In this extension, we explore methods to overcome the unbalance in the data classes. First, we apply data correction methods such as boosting and sampling on the same dataset used in the paper expecting to improve the logistic regression model’s accuracy. Then we explore other classifiers aiming to get the best possible predictive results on the corrected data. Cross validation is applied here as it produces unbiased and accurate error rates. In assessing the predictive performance, we use the following metrics; F1 score, Receiver Operating Characteristic Curve and AUC score.


Results

First, we started replicating what the authors did in the paper Comparing Random Forest with Logistic Regression for Predicting Class-Imbalanced Civil War Onset Data. In addition, we used oversampling to test and as we will see in the table at the end, it gave better performances in terms of F1 score.

In a second time, we decided to change an aspect of their paper, which was that the models they compared did not have the same features. It was thus not accurate to compare them. We decided to use all the features we could to train our models.

What came out of this first change is that, without any surprise, the regression stays less performant than the random forest. Though it performed better when using the data correction methods we used, that is to say oversampling and adaboost. We did not use undersampling because of the lack of sample in the minority class.

Oversampling generates new data points for the minority to have the same amount than the majority class.We decided to use the Synthetic minority oversampling technique (SMOTE) that generates new samples between existing data points based on local density and their border with the other class. It is an informed oversampling method that is less prone to overfitting than a random oversampling method.

Boostings methods are algorithms that convert weak learners into strong learners in order to improve the prediction power. It will first identify the weak learners and combine them into one strong learner.

We then tried several models in order to find one that could surpass the final model of the paper.

To draw a first conclusion, the only model that performed better was gradient boosting, as we can see on the ROC curves.


Summary of the best models’ performances

To look from another point of view, we got the F1 score of the methods we tested previously. The F1 score is calculated by doing : (Precision*Recall)/(Precision+Recall). In the table, the F1 score will be approximated to zero if the value is really small.

Looking only at the AUC Score, we would think that the sampling methods didn’t improve the predictions at all. But if we compare it with the F1 score, we see that there is a significant improvement when we apply a sampling method, especially for oversampling.


Conclusion

We can conclude that the paper’s methods were fairly accurate in terms of predictions.

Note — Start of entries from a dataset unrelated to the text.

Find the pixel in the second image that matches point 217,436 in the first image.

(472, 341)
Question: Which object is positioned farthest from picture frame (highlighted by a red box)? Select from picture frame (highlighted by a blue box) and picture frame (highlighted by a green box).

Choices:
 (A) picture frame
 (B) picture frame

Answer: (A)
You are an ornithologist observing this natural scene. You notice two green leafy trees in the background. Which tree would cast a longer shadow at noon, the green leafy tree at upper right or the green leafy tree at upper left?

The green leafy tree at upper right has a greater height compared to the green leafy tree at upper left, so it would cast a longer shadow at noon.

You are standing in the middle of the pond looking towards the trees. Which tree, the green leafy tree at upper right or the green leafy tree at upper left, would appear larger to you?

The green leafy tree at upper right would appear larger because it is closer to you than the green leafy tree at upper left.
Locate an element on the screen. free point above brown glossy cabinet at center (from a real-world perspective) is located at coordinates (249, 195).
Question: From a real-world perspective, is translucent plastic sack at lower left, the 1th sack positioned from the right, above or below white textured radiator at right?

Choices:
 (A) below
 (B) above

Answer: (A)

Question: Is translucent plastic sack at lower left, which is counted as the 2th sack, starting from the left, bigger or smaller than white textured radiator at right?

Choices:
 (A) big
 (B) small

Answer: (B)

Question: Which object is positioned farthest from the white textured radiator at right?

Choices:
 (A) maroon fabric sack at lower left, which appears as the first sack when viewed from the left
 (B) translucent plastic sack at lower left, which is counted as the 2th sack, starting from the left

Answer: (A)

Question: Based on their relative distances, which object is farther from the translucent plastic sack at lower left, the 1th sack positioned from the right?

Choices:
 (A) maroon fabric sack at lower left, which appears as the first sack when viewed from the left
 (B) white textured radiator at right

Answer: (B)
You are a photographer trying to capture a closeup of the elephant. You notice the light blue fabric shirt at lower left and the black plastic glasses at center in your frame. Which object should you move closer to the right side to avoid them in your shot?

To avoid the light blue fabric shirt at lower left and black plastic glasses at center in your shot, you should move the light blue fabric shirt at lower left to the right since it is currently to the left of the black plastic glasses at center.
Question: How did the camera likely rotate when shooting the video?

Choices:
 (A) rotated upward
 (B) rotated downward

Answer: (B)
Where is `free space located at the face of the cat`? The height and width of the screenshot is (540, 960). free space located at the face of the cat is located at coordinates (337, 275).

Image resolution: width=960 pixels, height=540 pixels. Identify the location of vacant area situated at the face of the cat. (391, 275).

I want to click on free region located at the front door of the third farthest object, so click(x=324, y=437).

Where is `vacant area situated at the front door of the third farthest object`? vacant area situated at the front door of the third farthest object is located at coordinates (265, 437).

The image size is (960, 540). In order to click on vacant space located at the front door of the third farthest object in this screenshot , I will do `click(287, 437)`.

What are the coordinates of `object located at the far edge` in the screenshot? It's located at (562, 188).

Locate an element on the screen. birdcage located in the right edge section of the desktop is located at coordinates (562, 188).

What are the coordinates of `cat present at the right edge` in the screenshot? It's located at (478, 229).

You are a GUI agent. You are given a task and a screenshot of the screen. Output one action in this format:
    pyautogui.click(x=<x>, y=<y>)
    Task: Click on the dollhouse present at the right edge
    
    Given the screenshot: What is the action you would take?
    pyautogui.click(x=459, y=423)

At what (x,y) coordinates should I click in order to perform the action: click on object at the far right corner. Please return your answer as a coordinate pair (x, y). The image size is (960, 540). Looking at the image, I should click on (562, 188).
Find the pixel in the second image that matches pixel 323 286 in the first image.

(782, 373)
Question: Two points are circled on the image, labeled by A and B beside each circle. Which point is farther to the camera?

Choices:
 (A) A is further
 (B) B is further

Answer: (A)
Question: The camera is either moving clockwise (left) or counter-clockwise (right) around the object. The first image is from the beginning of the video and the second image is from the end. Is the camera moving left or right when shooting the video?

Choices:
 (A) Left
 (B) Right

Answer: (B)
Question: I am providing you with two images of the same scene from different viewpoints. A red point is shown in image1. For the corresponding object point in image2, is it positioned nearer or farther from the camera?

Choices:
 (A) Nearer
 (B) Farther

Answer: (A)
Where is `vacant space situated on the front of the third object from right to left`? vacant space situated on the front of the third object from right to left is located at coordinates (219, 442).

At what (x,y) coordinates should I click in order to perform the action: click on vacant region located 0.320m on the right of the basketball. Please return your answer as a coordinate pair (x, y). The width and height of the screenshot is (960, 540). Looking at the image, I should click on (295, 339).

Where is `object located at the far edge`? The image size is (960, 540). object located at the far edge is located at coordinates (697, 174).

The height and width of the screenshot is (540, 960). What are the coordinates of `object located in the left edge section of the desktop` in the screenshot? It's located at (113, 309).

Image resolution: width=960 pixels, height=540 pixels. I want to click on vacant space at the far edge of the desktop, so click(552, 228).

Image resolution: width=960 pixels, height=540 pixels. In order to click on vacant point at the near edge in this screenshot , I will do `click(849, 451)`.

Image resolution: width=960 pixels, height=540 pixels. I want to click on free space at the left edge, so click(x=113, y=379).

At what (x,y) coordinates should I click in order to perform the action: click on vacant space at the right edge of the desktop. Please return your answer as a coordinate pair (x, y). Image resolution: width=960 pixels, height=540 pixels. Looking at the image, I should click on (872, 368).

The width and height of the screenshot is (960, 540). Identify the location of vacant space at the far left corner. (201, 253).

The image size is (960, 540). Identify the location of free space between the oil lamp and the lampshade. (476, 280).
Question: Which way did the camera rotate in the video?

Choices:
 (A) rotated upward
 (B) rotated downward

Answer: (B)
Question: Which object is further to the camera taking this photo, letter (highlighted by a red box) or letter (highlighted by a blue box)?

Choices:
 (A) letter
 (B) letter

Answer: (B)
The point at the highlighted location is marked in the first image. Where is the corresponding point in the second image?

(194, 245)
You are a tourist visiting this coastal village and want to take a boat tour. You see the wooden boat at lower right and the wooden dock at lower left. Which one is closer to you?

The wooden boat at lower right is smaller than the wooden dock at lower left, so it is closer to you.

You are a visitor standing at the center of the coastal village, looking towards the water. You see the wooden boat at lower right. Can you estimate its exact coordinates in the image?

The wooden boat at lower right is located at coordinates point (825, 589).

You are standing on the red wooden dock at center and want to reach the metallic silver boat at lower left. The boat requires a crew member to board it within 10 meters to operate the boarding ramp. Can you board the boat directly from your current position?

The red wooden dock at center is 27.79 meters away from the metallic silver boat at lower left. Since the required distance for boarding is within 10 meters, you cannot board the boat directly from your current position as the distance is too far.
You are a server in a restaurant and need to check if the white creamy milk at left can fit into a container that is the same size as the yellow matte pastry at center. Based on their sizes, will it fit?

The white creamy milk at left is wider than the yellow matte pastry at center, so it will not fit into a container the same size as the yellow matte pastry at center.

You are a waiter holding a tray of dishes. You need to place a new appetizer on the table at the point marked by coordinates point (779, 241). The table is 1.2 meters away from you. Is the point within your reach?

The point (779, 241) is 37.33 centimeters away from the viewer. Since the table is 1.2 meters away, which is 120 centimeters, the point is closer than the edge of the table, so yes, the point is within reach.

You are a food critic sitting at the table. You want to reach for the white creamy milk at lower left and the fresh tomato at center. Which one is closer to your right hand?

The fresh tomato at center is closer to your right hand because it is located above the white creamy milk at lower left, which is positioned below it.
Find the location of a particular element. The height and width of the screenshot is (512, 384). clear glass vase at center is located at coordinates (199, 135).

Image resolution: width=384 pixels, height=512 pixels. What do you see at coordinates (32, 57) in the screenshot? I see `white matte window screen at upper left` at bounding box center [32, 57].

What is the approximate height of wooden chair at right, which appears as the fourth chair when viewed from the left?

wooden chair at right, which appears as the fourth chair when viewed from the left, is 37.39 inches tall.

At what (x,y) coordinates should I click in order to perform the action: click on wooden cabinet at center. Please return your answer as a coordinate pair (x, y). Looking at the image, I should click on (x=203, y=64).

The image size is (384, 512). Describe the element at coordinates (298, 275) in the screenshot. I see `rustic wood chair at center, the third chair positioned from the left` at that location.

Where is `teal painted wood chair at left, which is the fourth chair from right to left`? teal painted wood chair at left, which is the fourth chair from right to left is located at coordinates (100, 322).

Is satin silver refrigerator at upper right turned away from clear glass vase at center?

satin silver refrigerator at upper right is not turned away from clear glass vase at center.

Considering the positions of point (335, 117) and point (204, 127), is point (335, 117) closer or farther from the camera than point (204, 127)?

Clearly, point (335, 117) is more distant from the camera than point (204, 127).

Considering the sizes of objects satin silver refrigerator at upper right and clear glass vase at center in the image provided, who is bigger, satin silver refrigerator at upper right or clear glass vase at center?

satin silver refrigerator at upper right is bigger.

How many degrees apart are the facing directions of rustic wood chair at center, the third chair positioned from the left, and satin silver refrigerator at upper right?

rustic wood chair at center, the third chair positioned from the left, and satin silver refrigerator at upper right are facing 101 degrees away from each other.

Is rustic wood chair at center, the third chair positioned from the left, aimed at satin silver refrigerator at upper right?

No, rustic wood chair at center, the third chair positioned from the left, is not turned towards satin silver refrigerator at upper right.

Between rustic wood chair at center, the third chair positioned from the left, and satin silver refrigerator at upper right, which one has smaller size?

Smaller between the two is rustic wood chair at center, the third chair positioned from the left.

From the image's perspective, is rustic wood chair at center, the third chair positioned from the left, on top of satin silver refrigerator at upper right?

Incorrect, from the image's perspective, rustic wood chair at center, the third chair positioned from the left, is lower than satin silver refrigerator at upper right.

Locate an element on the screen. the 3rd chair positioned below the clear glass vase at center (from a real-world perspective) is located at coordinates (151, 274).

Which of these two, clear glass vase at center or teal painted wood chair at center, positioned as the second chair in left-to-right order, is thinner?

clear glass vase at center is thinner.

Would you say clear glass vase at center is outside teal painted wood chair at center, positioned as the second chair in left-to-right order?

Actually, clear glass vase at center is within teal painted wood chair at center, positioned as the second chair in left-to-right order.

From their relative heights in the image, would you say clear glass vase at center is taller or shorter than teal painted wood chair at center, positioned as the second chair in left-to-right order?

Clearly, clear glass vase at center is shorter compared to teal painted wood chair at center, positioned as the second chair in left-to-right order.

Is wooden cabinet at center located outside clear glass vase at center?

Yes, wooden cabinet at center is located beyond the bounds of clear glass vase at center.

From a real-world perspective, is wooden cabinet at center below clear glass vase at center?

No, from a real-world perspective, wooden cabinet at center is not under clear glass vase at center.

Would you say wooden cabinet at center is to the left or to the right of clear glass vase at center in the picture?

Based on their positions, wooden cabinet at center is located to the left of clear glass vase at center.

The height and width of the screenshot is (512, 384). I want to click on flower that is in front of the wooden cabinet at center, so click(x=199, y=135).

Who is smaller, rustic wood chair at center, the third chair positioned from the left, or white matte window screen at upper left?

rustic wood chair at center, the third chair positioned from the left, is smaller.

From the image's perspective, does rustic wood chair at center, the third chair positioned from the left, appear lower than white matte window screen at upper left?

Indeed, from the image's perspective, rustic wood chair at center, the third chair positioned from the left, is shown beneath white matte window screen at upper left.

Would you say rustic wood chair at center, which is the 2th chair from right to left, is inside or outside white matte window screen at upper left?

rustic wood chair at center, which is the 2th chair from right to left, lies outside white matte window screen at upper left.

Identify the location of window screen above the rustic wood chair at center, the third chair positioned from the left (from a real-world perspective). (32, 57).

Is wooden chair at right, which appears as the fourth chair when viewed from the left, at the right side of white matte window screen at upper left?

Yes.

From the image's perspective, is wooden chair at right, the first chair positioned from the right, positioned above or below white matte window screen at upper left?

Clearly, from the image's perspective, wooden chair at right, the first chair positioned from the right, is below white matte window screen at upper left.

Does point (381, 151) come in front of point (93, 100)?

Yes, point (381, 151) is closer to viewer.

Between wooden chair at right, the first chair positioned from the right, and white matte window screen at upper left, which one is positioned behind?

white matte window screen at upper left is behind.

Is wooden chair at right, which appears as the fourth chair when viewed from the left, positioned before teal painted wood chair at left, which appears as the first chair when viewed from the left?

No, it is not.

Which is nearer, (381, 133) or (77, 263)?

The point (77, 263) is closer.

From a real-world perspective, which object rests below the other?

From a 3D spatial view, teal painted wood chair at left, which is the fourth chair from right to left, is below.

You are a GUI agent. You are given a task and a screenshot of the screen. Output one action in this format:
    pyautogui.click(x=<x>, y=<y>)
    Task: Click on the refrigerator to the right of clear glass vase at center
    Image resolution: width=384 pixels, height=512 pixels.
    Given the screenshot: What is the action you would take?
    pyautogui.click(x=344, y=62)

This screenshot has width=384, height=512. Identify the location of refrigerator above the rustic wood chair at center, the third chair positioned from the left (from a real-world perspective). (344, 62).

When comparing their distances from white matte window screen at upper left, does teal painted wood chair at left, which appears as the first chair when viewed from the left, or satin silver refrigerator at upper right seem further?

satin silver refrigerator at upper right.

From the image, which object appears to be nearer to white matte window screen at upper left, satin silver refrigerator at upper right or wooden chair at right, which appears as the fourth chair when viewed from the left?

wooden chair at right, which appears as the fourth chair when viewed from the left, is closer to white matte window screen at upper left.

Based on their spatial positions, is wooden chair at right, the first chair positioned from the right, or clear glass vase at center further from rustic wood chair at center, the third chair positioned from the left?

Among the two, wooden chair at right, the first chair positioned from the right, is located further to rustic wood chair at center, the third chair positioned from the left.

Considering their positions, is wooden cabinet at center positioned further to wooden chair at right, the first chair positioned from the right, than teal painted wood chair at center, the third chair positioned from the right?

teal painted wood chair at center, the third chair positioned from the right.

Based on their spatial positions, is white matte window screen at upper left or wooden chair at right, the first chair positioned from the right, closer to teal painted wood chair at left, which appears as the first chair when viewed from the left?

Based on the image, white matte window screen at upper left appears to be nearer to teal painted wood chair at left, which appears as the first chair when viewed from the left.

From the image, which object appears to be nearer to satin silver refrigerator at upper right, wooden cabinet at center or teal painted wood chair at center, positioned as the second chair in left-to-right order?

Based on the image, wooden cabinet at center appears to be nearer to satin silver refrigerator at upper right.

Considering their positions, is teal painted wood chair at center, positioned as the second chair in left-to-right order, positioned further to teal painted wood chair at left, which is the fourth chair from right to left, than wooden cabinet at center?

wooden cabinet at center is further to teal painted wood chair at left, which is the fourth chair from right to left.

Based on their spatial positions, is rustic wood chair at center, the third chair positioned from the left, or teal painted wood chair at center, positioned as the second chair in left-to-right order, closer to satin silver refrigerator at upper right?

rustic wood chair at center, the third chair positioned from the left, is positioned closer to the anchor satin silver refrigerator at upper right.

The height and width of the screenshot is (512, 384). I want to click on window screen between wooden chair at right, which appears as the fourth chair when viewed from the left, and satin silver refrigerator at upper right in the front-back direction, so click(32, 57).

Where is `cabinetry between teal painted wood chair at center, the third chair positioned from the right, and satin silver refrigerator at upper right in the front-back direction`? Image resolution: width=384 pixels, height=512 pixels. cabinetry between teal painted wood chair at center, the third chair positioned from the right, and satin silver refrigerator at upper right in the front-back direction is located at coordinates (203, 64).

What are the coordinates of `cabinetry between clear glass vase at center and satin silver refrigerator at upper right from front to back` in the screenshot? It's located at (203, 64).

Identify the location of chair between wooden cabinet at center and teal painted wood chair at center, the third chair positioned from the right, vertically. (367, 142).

However we showed they compared their method with models that could still be improved, notably with data correction methods such as sampling and boosting. As we saw in the last table, the metrics used to compare these methods is also an important factor that we need to take in account and it is wise to use different metrics before drawing any conclusion. Moreover the use of the same features in each of the model, regressions and random forest, was necessary to draw fair comparisons.

Eventually, we found a model that overperformed the random forest model they used; indeed the results that came out of the gradient boosting model were just above that of the random forest of the authors.